* The task:
When the word "neck" shows up in a line of the data below, copy that whole line.

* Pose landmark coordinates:
··········

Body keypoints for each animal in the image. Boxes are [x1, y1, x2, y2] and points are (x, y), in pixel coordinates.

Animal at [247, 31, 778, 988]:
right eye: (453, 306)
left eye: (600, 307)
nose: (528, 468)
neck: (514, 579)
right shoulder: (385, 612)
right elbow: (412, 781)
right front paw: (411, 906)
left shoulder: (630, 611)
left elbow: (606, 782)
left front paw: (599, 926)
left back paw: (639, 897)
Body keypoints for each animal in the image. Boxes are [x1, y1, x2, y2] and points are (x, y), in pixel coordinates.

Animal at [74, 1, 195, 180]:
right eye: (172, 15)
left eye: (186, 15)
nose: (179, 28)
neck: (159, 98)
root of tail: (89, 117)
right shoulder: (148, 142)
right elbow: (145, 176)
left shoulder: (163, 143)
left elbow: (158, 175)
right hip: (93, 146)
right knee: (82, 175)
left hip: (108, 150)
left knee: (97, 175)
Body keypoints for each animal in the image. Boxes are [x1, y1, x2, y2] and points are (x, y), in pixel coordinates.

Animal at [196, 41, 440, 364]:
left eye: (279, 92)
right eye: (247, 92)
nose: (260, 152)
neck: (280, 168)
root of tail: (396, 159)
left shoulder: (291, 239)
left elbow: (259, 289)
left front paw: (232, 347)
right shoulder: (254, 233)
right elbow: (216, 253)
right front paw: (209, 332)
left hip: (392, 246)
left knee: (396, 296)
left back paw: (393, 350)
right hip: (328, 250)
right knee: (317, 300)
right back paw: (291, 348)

··········

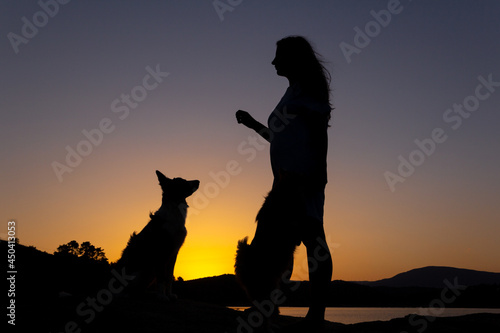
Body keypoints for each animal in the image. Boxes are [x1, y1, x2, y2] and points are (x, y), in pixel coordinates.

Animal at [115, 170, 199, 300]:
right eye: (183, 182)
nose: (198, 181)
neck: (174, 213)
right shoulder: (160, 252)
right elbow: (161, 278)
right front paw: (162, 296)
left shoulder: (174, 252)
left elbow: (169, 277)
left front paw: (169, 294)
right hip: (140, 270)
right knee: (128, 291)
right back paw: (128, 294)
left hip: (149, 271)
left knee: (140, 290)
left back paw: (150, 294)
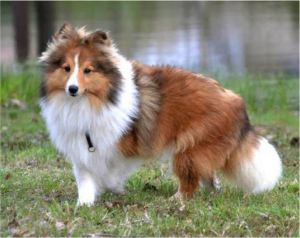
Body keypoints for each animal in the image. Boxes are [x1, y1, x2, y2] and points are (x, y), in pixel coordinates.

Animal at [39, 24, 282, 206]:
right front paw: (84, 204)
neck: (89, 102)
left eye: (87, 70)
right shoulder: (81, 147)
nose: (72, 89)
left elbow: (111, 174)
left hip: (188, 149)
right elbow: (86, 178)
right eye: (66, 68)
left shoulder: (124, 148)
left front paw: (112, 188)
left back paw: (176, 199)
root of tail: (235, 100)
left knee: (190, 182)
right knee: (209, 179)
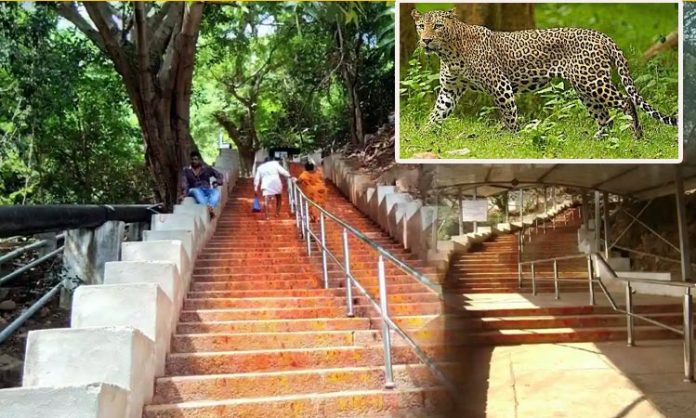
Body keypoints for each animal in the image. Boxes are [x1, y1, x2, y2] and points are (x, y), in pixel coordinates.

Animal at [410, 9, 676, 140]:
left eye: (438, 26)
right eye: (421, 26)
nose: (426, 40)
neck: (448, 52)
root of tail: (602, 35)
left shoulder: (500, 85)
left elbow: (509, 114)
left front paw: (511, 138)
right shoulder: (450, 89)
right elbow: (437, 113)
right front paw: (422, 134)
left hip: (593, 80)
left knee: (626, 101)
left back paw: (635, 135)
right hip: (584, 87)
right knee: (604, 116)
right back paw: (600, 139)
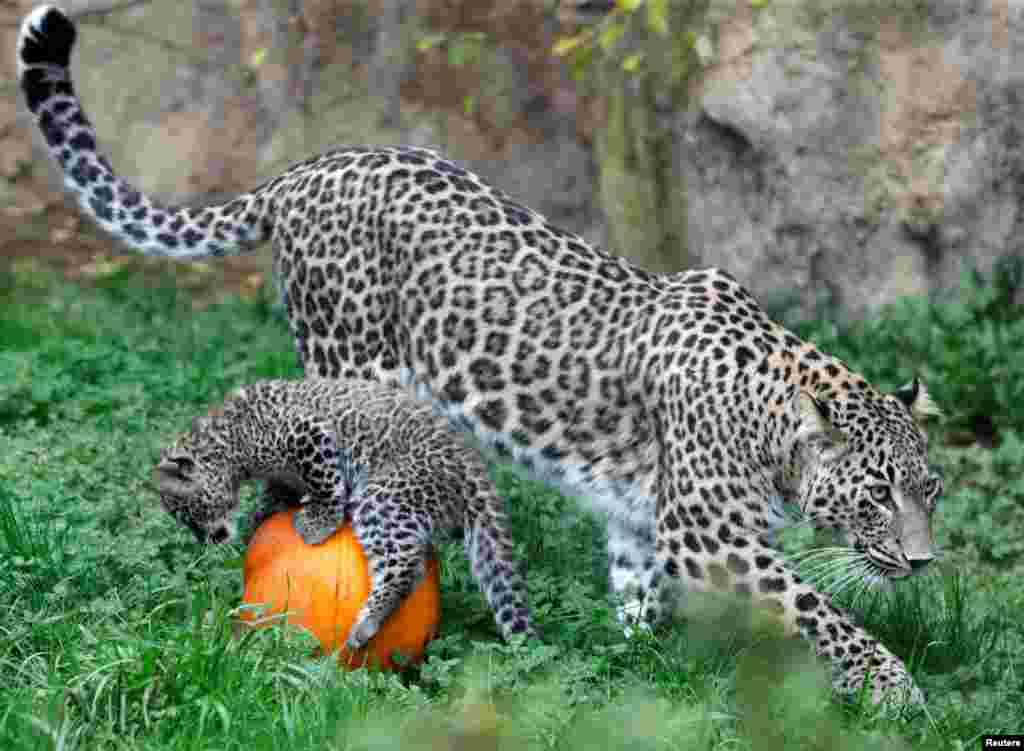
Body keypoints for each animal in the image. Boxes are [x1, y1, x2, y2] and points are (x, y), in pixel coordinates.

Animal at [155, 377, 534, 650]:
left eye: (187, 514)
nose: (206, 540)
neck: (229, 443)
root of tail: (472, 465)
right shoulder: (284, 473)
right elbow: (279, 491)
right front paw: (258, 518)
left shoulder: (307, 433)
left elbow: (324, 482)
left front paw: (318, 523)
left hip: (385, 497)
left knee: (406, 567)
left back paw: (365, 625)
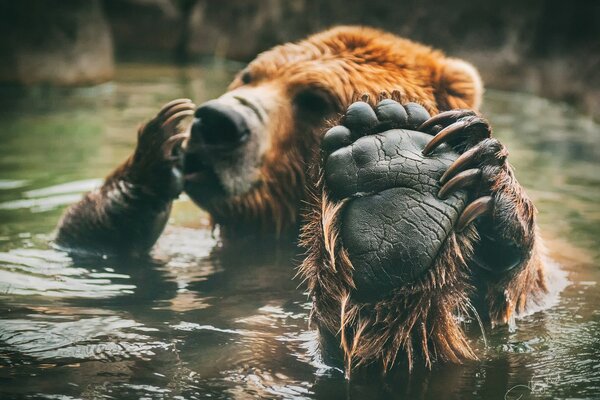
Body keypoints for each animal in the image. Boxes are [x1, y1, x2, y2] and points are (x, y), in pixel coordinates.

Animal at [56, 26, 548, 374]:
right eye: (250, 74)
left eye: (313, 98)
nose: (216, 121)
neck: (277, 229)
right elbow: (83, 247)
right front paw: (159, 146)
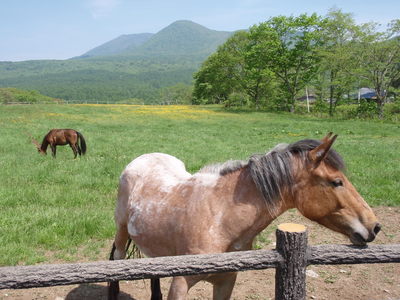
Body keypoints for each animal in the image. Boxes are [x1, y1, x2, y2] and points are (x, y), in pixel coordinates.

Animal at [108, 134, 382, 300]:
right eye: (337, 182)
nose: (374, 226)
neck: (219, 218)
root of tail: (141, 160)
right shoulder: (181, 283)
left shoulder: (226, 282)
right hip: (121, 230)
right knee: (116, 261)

··········

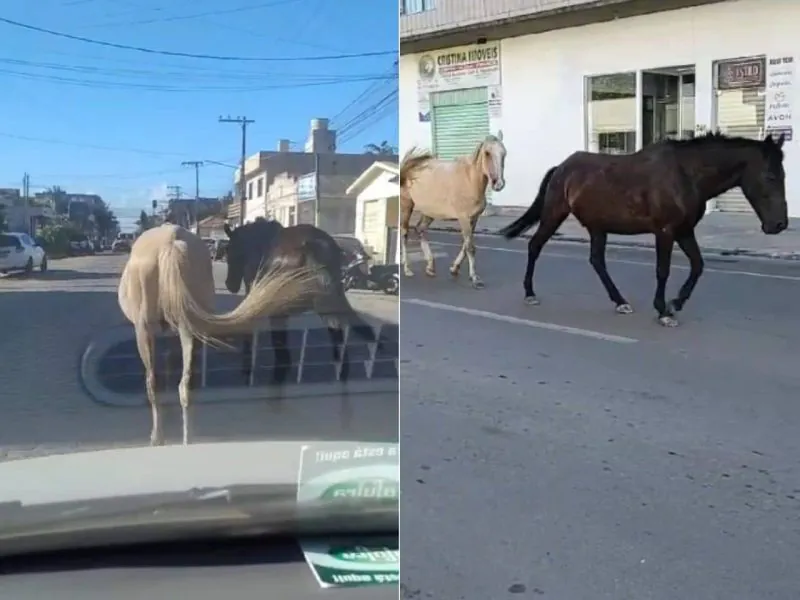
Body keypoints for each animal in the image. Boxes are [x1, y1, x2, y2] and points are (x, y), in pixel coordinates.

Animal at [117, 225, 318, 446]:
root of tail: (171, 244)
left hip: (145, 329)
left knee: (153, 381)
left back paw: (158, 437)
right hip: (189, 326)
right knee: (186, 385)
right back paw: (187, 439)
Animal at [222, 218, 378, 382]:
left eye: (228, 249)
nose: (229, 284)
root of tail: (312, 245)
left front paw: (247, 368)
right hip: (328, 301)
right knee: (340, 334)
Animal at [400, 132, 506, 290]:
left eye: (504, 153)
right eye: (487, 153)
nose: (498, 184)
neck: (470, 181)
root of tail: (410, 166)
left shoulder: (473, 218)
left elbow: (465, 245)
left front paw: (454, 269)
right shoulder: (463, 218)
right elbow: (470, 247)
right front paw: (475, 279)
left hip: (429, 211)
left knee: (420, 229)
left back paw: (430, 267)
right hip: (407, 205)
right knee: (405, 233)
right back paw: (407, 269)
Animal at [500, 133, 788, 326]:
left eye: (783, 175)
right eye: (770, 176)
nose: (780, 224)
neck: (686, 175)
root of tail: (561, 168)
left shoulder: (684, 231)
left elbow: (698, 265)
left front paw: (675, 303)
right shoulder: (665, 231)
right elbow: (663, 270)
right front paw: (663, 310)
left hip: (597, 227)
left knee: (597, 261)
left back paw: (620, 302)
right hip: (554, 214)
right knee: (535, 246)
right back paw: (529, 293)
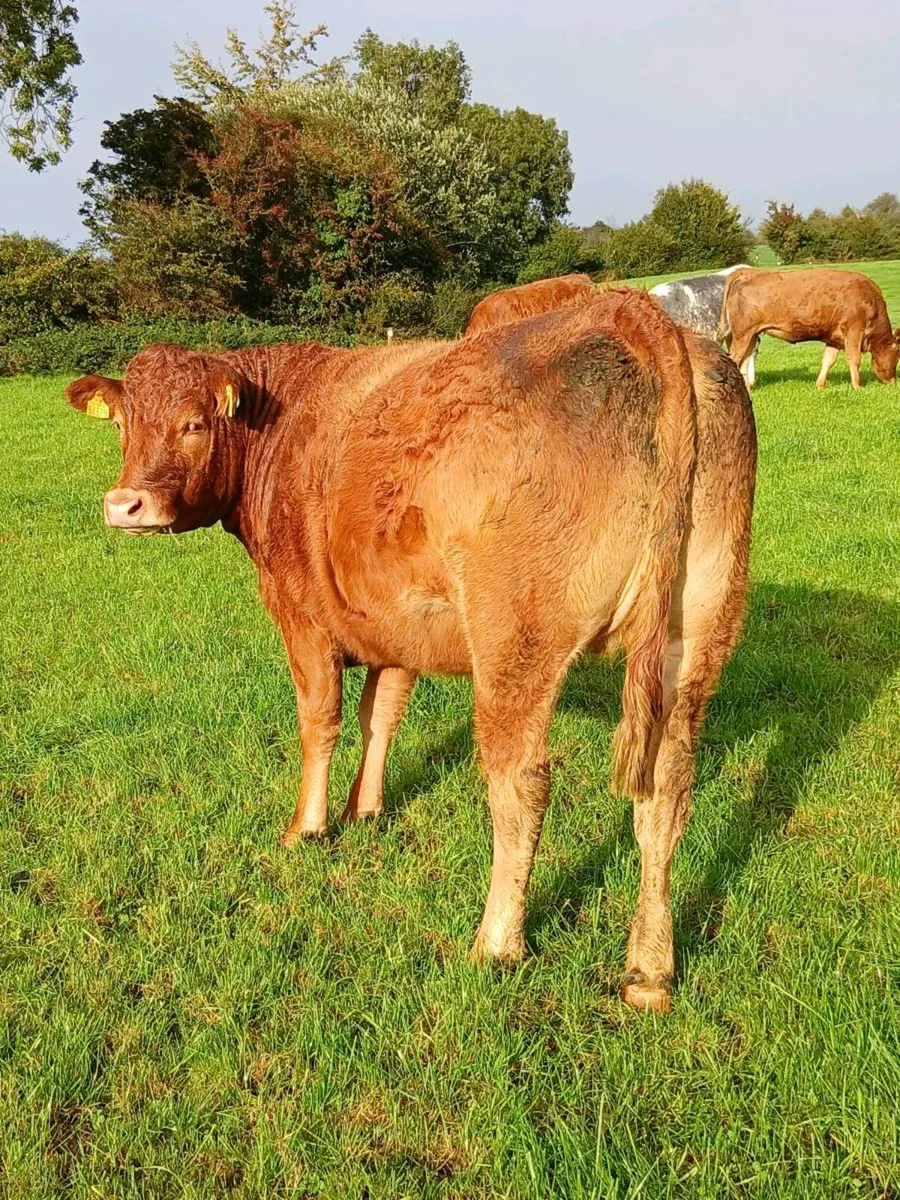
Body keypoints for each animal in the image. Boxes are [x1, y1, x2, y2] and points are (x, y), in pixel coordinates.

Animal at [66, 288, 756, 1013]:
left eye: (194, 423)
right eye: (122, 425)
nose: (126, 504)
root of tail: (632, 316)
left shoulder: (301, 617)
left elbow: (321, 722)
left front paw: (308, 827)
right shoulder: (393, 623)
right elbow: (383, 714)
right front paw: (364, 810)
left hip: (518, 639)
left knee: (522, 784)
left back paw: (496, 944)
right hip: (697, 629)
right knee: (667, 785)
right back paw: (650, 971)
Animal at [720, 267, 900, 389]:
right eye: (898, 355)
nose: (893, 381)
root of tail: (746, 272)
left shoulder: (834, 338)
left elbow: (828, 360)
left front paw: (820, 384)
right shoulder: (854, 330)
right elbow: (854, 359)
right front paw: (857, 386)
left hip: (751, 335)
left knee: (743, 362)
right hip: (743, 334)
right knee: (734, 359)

··········

* Solution:
neck: (514, 579)
neck: (159, 98)
neck: (280, 168)
neck: (174, 213)
neck: (89, 102)
neck: (448, 52)
neck: (229, 443)
neck: (277, 229)
neck: (219, 218)
neck: (470, 181)
neck: (686, 175)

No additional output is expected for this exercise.